Two games into the season is hardly the time to panic, especially when the team in question is the Pittsburgh Penguins — a team that has won back-to-back Stanley Cups while overcoming quite a bit of adversity each time (a mid-season coaching change one year; a significant injury to one of their best players in the other).
But that doesn’t mean it isn’t a bit of an eye-opener when they open the season with back-to-back losses, giving up 15 goals in the process while getting completely annihilated on Thursday night in Chicago by a 10-1 margin.
Mike Sullivan called it a “wake-up call” on Friday in advance of their Stanley Cup Final rematch against Nashville on Saturday night and insisted that nobody is hitting the panic button.
Quite honestly, they shouldn’t be. But that doesn’t mean there isn’t reason for at least some mild concern with the way the team has looked through the first two games.
One of the more astonishing things about their Stanley Cup run a season ago is that they did it with what was a mostly patchwork defense that was without its best player in Kris Letang.
Overall, they were not a great defensive team during the 2016-17 season. They finished 17th in the league in goals against during the regular season, gave up more shots than your typical Stanley Cup winner does, and more often than not found themselves getting outshot and outchanced in the playoffs. What got them through it was two outstanding goaltending performances from Matt Murray and Marc-Andre Fleury, as well as the fact they had the best, and deepest group of forwards in the NHL that could pounce on any chance the opposition gave them and bury it in the back of the net.

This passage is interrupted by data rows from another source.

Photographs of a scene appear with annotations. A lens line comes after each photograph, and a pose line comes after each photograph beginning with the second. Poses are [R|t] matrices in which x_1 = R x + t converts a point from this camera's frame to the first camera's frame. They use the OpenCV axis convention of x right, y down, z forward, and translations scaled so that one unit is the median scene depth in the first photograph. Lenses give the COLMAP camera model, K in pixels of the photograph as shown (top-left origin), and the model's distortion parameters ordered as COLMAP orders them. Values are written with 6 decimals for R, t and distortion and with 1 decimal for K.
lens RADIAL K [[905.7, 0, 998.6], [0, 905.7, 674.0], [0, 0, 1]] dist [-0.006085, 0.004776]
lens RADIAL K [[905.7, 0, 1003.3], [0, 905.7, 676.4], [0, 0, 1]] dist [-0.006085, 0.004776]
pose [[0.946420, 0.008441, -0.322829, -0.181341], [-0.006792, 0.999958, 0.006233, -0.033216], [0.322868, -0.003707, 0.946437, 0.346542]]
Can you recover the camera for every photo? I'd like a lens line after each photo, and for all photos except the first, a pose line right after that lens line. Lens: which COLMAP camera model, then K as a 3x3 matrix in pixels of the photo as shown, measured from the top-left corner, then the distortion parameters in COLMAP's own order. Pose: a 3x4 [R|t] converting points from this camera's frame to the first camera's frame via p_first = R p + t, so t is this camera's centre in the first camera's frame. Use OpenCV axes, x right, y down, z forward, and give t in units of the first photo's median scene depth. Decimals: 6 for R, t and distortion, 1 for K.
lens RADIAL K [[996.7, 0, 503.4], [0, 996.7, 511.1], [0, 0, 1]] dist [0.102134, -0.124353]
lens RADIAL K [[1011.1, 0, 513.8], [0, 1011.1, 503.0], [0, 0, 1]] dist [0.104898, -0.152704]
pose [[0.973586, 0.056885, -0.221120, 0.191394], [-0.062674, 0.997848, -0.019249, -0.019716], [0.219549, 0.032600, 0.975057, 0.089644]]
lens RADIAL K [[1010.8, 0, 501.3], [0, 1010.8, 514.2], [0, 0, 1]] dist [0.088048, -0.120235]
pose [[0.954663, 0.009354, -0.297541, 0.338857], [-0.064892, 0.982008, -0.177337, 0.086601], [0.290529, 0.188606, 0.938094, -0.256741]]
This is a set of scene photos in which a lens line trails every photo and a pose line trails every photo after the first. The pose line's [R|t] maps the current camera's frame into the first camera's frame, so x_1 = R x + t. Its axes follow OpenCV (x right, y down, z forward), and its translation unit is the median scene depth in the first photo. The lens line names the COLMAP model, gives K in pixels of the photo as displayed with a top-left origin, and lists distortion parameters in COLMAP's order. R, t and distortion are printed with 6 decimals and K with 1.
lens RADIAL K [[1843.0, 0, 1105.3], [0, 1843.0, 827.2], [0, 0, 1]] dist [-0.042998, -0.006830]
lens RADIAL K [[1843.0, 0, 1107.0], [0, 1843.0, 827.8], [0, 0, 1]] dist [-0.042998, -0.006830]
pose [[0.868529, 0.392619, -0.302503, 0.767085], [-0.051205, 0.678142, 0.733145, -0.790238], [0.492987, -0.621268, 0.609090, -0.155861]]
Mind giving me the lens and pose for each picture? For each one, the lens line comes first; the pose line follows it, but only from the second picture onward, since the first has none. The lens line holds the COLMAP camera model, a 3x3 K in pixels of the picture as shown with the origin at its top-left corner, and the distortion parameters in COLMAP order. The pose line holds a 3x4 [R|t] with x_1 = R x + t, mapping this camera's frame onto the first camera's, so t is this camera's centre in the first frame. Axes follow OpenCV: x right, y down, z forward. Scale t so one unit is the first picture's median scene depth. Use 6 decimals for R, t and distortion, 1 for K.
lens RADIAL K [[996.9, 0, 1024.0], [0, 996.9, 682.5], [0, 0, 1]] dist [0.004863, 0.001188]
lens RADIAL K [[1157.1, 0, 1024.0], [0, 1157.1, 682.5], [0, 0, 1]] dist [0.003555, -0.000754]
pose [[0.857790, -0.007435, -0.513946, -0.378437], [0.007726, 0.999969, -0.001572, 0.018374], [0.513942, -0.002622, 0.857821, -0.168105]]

The results were there in the short-term, but it was never a long-term recipe for success. The goaltending was always the key because without that level of play in the early rounds from Fleury they probably don’t get out of the first or second round. Once that goaltending performance dropped off a little, the flaws on defense were going to be exposed.
A lot of those flaws on defense still showed up through the first two games (even with the return of Letang) and the goaltending has not been able to bail them out so far.
Murray hasn’t quite gotten to his game yet, while new backup Antti Niemi fell on his face (literally and figuratively) in his debut with the team.
The question is whether or not they can remedy those flaws with the current roster.
The offseason saw the team lose forwards Nick Bonino, Matt Cullen and Chris Kunitz, while Patric Hornqvist has yet to play due to an injury. Losing Bonino and Cullen was a pretty big blow to their center depth (that they still have not really replaced) and with Hornqvist out of the lineup they are basically skating a couple of fourth lines when Sidney Crosby and Evgeni Malkin are not on the ice and the defense still has its share of question marks, with the only change coming in the form of swapping out Trevor Daley and Ron Hainsey for Matt Hunwick.
They are still likely to swing a trade at some point to improve that center depth, and it seems logical to think that prized prospect Daniel Sprong might get the Jake Guentzel treatment this season and be a mid-season call-up after getting his feet wet in the American Hockey League.
That, along with the return of Hornqvist will certainly help fix those problems up front.
The problems on the back-end, however, might be a little more difficult to fix. Letang, when healthy, is a superstar and Justin Schultz has become the player everyone thought he could be in Edmonton. But beyond that it is still a group that has some question marks. It’s been said about that group a lot over the past two years, and they’ve always found a way to overcome it and succeed, but the roster around them does not seem to be quite as strong on paper at the moment.